Marcel Thiry (1897-1977), poète voyageur, puis poète marchand, s’est engagé à dix-huit ans comme soldat avec son frère dans une unité belge d’autos-canons en soutien des forces russes : Petrograd, Tsarkoïé-Selo, Moscou, Kiev, Tarnopol... Quand la Révolution d’Octobre éclate, c'est le signal du retour par la Sibérie, Irkoutsk, Kharbine, Vladivostok – « les trente mois de notre jeunesse les plus ardents et les plus riches en souvenirs, et nous garderons d’elle, des peuples russes et de la vie russe un amour plus fort que l’amertume des rêves et des déceptions. » Défilé sous une pluie de roses à San Francisco, puis les soldats visitent Salt Lake City, New York, avant Bordeaux, Paris, Liège où Thiry va étudier le droit.
« Je me souviens encor de vos rouges falaises,
Folkestone, et du vert des pelouses anglaises
Et du balancement respirant d’un steamer,
Et, passé les semaines vastes sur la mer,
Je sais encor l’arrière-saison boréale
Où parurent, parmi la pâleur idéale
Et l'haleine du Pôle angélisant le ciel,
Le Nord, le gel, et les clochers d'or d'Archangel.
Je me souviens encor du nom fier d'Elverdinghe
Et des bons compagnons durcis par la bourlingue
Près de qui j'ai dormi mes plus justes sommeils ;
Je me souviens de continents et de soleils
Qui jalonnèrent les trois ans de France en France,
Et dans sa fin d’enfance et son indifférence,
Du soldat maigre, oisif et sale que j'étais. »
Dès 1912, Marcel Thiry publie ses premiers vers dans la revue Belgique-Athénée. Il admire Henri de Régnier, Verlaine, et après la guerre, l’Apollinaire d’Alcools. Sa voix – sa voie – propre se fait entendre en 1924 dans Toi qui pâlis au nom de Vancouver, titre du recueil et d'un célèbre poème plusieurs fois remanié.
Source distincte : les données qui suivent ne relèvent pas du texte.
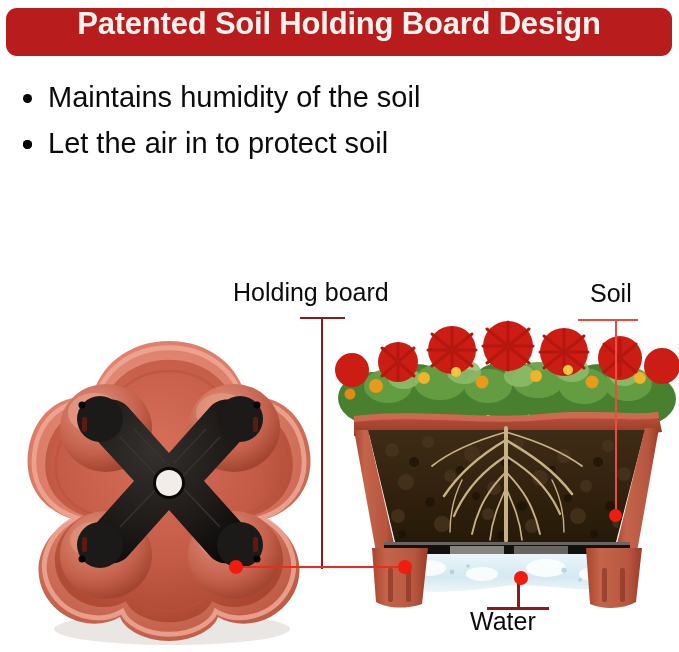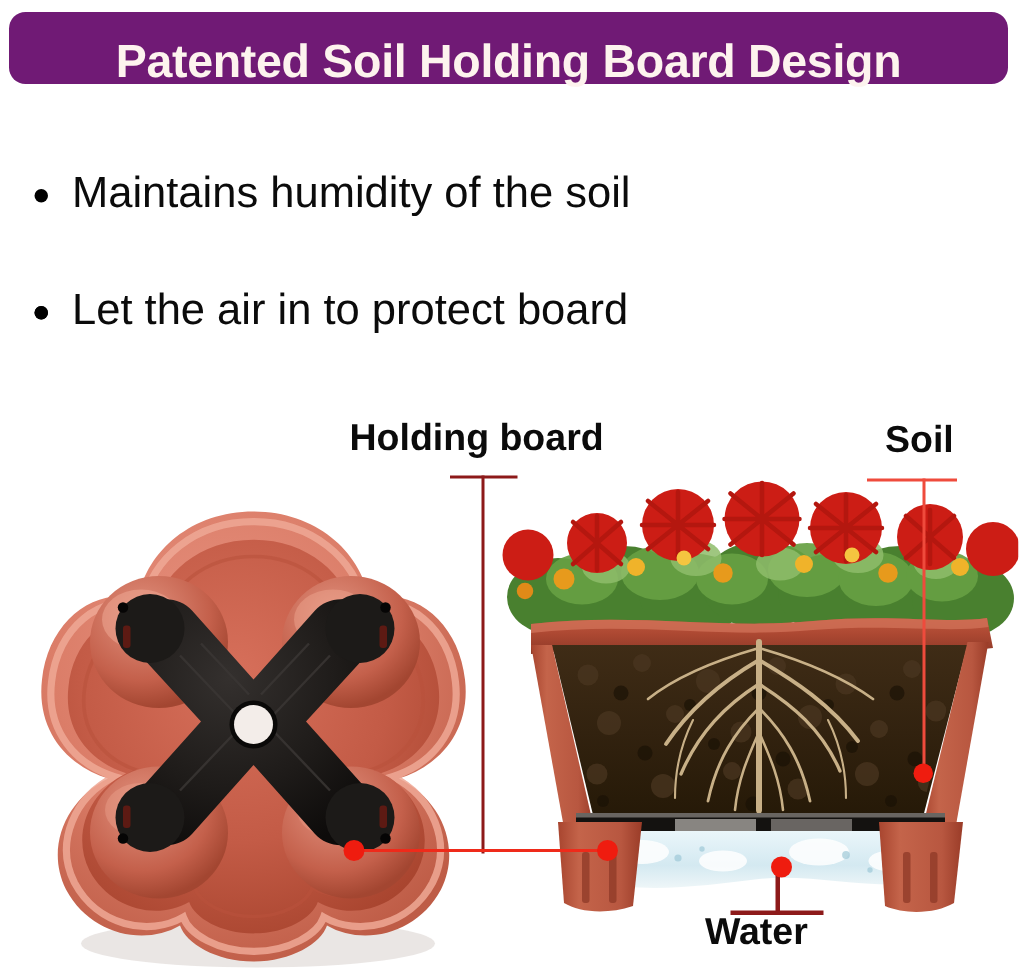--- a/index.html
+++ b/index.html
@@ -17,25 +17,25 @@
     -webkit-font-smoothing: antialiased;
   }
 
   
   #header-banner {
     position: absolute;
     left: 6px;
     top: 8px;
     width: 666px;
     height: 48px;
-    background: #701a75;
+    background: #b91c1c;
     border-radius: 11px;
     box-sizing: border-box;
     display: flex;
-    align-items: flex-end;
+    align-items: flex-start;
     justify-content: center;
   }
   #header-title {
     color: #FDF3EE;
     font-size: 31px;
     font-weight: bold;
     letter-spacing: -0.2px;
     white-space: nowrap;
     line-height: 1;
   }
@@ -50,21 +50,20 @@
     margin: 0;
     padding: 0;
   }
   #feature-list li {
     position: relative;
     padding-left: 30px;
     font-size: 29px;
     color: #0b0b0b;
     line-height: 46px;
     white-space: nowrap;
-    margin-top: 32px;
   }
   #feature-list li .bullet-dot {
     position: absolute;
     left: 5px;
     top: 20px;
     width: 9px;
     height: 9px;
     background: #000;
     border-radius: 50%;
   }
@@ -75,21 +74,21 @@
     left: 0;
     top: 255px;
     width: 679px;
     height: 397px;
   }
 
   
   .callout-label {
     position: absolute;
     font-size: 25px;
-    font-weight: bold;
+    font-weight: normal;
     color: #0b0b0b;
     white-space: nowrap;
     line-height: 1;
   }
   #label-holding-board { left: 233px; top: 25px; }
   #label-soil          { left: 590px; top: 26px; }
   #label-water         { left: 470px; top: 354px; }
 
   
   .leader { position: absolute; }
@@ -173,21 +172,21 @@
 <ul id="feature-list">
   <li>
     <span class="bullet-dot"></span>
     <span>Maintains humidity of the soil</span>
   </li>
   <li>
     <span class="bullet-dot"></span>
   </li>
   <li>
     <span class="bullet-dot"></span>
-    <span>Let the air in to protect board</span>
+    <span>Let the air in to protect soil</span>
   </li>
 </ul>
 
 <div id="diagram">
 
   <div id="photo-top-pot">
     <svg class="photo-svg" viewBox="0 0 310 315" xmlns="http://www.w3.org/2000/svg">
       <defs>
         <radialGradient id="potRimG" cx="42%" cy="32%" r="72%">
           <stop offset="0%" stop-color="#E89381"></stop>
« Toi qui pâlis au nom de Vancouver,
Tu n'as pourtant fait qu'un banal voyage ;
Tu n'as pas vu la Croix du Sud, le vert
Des perroquets ni le soleil sauvage.
Tu t'embarquas à bord de maint steamer,
Nul sous-marin ne t'a voulu naufrage ;
Sans grand éclat tu servis sous Stürmer,
Pour déserter tu fus toujours trop sage.
Mais qu'il suffise à ton retour chagrin
D'avoir été ce soldat pérégrin
Sur les trottoirs des villes inconnues,
Et, seul, un soir, dans un bar de Broadway,
D'avoir aimé les grâces Greenaway
D'une Allemande aux mains savamment nues.
(Marcel Thiry, Toi qui pâlis au nom de Vancouver, 1924)
Après Plongeantes Proues et L’Enfant prodigue, le thème du voyage laissera la place à une autre source d’inspiration. A la mort de son père en 1928, Thiry reprend ses affaires (commerce de bois et de charbon) et sa poésie aborde des thèmes plus rares chez les poètes : le commerce, les bureaux. Le ton change. Ce sera pour un autre billet.